[Saved data entries]
= = = = = = =
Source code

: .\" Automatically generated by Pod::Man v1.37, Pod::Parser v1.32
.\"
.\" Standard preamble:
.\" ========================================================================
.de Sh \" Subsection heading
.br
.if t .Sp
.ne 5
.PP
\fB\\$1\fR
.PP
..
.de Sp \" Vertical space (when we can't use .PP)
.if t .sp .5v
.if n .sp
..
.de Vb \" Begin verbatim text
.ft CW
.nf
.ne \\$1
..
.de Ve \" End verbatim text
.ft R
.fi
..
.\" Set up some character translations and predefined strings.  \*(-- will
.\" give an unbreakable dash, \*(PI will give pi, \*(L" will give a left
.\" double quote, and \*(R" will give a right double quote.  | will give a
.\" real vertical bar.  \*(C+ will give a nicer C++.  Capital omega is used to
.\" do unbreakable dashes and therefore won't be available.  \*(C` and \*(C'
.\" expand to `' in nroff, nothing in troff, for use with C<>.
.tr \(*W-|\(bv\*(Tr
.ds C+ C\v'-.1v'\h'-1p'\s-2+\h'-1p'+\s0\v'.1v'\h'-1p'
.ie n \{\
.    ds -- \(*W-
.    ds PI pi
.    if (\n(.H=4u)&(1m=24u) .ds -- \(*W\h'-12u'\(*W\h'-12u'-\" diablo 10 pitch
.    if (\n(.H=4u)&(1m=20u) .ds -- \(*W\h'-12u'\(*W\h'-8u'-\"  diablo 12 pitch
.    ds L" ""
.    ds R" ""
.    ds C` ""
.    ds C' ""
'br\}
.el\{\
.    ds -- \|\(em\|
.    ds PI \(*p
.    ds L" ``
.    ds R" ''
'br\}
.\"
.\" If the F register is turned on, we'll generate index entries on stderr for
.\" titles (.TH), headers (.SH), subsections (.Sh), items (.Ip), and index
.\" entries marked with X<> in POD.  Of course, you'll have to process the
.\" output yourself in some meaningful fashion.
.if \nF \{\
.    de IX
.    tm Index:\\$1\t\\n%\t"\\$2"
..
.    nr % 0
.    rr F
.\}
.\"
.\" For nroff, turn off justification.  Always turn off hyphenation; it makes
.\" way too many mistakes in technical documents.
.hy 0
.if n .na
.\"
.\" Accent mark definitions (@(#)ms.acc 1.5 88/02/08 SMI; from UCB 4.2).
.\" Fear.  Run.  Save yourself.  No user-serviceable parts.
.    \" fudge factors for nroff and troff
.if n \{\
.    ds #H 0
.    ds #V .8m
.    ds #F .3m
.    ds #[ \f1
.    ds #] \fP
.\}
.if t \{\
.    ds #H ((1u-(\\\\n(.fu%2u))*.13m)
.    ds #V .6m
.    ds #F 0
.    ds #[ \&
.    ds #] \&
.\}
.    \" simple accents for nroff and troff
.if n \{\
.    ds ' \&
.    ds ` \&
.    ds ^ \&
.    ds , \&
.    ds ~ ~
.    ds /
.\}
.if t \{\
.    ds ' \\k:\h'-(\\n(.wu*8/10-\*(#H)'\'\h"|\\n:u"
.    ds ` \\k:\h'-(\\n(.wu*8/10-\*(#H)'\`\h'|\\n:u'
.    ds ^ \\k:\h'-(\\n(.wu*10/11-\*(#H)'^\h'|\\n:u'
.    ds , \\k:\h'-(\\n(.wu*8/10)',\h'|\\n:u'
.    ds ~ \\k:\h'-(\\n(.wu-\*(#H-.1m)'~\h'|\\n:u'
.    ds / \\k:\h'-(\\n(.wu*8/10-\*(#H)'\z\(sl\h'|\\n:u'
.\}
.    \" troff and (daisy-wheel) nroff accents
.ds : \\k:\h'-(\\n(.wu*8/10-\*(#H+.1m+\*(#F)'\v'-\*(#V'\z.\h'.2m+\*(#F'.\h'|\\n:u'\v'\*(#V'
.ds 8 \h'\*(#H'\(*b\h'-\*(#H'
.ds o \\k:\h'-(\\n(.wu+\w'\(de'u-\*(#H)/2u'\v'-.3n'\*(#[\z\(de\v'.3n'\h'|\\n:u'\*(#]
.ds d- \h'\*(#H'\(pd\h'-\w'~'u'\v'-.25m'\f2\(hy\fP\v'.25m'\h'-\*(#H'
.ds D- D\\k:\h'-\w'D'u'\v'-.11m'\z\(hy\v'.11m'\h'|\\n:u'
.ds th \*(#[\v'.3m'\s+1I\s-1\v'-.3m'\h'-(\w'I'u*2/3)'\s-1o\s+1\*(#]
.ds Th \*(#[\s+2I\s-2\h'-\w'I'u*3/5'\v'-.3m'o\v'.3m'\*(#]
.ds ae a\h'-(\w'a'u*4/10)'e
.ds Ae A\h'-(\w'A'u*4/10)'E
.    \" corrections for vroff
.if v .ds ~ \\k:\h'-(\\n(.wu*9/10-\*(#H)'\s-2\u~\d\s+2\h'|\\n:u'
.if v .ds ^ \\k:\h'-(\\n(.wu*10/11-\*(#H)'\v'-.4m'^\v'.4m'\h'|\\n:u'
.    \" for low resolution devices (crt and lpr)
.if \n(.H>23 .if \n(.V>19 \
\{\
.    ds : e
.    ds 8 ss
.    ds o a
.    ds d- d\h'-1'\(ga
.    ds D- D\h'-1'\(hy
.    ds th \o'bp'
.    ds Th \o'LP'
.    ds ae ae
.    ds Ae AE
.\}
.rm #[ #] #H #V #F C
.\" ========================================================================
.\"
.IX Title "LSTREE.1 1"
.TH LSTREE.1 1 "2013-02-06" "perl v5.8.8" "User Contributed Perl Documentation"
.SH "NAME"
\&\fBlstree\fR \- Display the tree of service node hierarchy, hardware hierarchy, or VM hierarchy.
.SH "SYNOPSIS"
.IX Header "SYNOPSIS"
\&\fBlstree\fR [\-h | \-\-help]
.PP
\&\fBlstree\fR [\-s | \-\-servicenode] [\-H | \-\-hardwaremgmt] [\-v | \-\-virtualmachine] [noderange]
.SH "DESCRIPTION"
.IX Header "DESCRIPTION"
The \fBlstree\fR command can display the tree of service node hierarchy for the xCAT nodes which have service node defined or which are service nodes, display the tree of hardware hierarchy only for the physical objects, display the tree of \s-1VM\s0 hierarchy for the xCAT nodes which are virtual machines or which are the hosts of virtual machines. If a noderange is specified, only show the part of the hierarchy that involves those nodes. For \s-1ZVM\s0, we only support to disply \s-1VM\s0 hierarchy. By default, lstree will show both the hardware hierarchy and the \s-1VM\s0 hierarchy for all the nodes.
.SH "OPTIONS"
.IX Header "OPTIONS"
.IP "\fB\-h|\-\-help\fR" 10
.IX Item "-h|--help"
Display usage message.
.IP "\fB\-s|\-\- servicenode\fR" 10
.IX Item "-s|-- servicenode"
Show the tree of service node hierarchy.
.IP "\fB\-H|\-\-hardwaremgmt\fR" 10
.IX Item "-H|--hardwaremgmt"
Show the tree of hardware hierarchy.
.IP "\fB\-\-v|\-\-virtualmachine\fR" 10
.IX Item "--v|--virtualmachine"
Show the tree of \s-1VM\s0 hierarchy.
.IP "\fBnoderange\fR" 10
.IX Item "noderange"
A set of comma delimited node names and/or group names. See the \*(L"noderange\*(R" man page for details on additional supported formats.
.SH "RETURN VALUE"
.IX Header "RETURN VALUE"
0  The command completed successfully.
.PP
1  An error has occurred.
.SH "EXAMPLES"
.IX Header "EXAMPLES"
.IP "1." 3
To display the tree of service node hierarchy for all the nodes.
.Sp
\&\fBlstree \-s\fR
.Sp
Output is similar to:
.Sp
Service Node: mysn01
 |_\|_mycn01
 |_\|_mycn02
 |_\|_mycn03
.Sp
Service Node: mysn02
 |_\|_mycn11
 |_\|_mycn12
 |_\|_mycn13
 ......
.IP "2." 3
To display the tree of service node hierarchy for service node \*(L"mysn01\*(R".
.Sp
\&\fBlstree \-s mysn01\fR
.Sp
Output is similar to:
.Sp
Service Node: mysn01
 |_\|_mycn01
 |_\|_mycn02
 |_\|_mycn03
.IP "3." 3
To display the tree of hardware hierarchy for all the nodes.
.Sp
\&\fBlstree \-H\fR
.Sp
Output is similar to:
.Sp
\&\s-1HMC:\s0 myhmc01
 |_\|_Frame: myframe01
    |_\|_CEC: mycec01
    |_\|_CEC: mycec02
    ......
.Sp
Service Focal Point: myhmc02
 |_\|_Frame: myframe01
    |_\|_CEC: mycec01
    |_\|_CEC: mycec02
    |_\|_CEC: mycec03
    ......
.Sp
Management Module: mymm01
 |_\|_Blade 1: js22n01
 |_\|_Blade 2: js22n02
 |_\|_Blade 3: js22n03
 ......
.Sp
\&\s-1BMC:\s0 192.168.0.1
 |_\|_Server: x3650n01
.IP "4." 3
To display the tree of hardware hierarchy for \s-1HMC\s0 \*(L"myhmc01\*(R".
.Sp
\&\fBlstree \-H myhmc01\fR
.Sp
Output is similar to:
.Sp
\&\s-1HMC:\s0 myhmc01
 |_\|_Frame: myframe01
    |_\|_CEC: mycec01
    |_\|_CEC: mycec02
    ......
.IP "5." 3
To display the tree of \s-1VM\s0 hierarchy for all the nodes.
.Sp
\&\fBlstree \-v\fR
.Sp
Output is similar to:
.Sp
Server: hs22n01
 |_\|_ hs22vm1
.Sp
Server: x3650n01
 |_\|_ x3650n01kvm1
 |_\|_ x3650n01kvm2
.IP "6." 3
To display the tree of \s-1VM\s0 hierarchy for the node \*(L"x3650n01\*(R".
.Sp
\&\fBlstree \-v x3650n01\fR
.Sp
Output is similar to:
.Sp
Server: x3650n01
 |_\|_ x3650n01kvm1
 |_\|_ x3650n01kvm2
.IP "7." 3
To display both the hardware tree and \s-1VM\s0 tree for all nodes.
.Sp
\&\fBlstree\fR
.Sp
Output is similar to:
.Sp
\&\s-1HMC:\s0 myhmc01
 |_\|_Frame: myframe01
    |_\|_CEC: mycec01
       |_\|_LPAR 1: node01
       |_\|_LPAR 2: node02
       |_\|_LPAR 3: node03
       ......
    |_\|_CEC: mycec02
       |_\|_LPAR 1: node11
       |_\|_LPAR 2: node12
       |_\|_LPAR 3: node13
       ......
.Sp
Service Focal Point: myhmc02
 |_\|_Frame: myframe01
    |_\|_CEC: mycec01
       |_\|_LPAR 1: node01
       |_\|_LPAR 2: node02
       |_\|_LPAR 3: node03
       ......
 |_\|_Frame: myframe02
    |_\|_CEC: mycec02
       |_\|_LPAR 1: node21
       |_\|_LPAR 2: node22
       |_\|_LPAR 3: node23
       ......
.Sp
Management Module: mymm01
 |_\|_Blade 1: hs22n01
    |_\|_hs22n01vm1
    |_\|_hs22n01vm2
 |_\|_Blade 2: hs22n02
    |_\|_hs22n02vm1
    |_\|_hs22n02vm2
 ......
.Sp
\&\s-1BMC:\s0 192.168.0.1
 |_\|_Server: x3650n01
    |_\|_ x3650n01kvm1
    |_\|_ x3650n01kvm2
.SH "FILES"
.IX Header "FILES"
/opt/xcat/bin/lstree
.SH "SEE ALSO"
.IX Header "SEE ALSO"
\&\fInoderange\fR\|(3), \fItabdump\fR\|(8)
= = = = = = =
Which lines of the data above contain the string "text"? Copy each of them.

.de Vb \" Begin verbatim text
.de Ve \" End verbatim text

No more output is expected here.